* [What this task involves]: Pictures are to be dropped. Everything else in the listing gets copied exactly.

* [Data to use]:
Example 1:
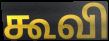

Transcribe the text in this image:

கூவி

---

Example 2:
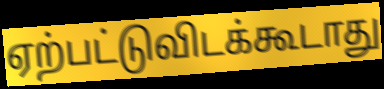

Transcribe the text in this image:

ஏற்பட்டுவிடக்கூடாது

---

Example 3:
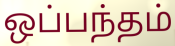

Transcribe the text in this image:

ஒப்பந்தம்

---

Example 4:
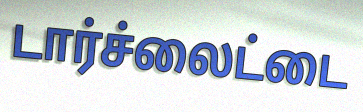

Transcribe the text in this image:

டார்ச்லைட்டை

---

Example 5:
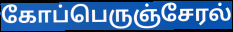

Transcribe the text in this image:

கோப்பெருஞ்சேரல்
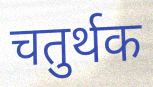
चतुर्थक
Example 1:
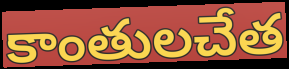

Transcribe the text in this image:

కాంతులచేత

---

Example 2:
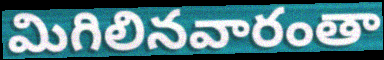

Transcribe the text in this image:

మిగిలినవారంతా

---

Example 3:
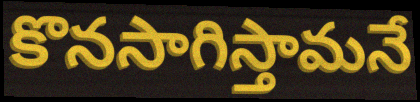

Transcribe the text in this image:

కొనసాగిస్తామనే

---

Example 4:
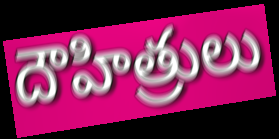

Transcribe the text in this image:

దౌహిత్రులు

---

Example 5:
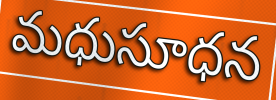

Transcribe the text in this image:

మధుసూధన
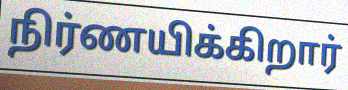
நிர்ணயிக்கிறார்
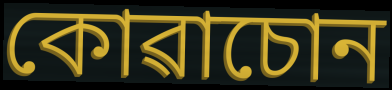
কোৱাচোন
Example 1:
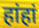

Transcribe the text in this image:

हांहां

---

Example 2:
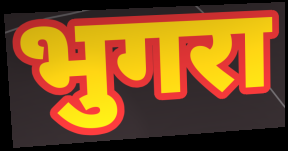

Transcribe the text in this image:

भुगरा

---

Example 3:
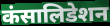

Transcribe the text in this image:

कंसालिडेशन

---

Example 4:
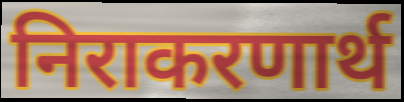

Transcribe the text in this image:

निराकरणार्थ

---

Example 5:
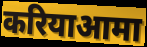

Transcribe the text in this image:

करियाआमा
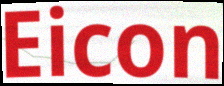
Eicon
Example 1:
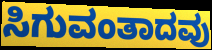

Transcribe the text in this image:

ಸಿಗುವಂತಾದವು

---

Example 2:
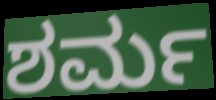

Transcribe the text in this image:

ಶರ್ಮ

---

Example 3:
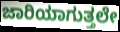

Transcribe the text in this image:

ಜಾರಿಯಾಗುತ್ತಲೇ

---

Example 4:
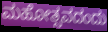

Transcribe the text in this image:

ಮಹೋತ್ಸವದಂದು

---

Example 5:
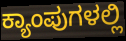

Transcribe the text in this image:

* [Response for this exercise]:
Example 1:

Transcribe the text in this image:

கூவி

---

Example 2:

Transcribe the text in this image:

ஏற்பட்டுவிடக்கூடாது

---

Example 3:

Transcribe the text in this image:

ஒப்பந்தம்

---

Example 4:

Transcribe the text in this image:

டார்ச்லைட்டை

---

Example 5:

Transcribe the text in this image:

கோப்பெருஞ்சேரல்
चतुर्थक
Example 1:

Transcribe the text in this image:

కాంతులచేత

---

Example 2:

Transcribe the text in this image:

మిగిలినవారంతా

---

Example 3:

Transcribe the text in this image:

కొనసాగిస్తామనే

---

Example 4:

Transcribe the text in this image:

దౌహిత్రులు

---

Example 5:

Transcribe the text in this image:

మధుసూధన
நிர்ணயிக்கிறார்
কোৱাচোন
Example 1:

Transcribe the text in this image:

हांहां

---

Example 2:

Transcribe the text in this image:

भुगरा

---

Example 3:

Transcribe the text in this image:

कंसालिडेशन

---

Example 4:

Transcribe the text in this image:

निराकरणार्थ

---

Example 5:

Transcribe the text in this image:

करियाआमा
Eicon
Example 1:

Transcribe the text in this image:

ಸಿಗುವಂತಾದವು

---

Example 2:

Transcribe the text in this image:

ಶರ್ಮ

---

Example 3:

Transcribe the text in this image:

ಜಾರಿಯಾಗುತ್ತಲೇ

---

Example 4:

Transcribe the text in this image:

ಮಹೋತ್ಸವದಂದು

---

Example 5:

Transcribe the text in this image:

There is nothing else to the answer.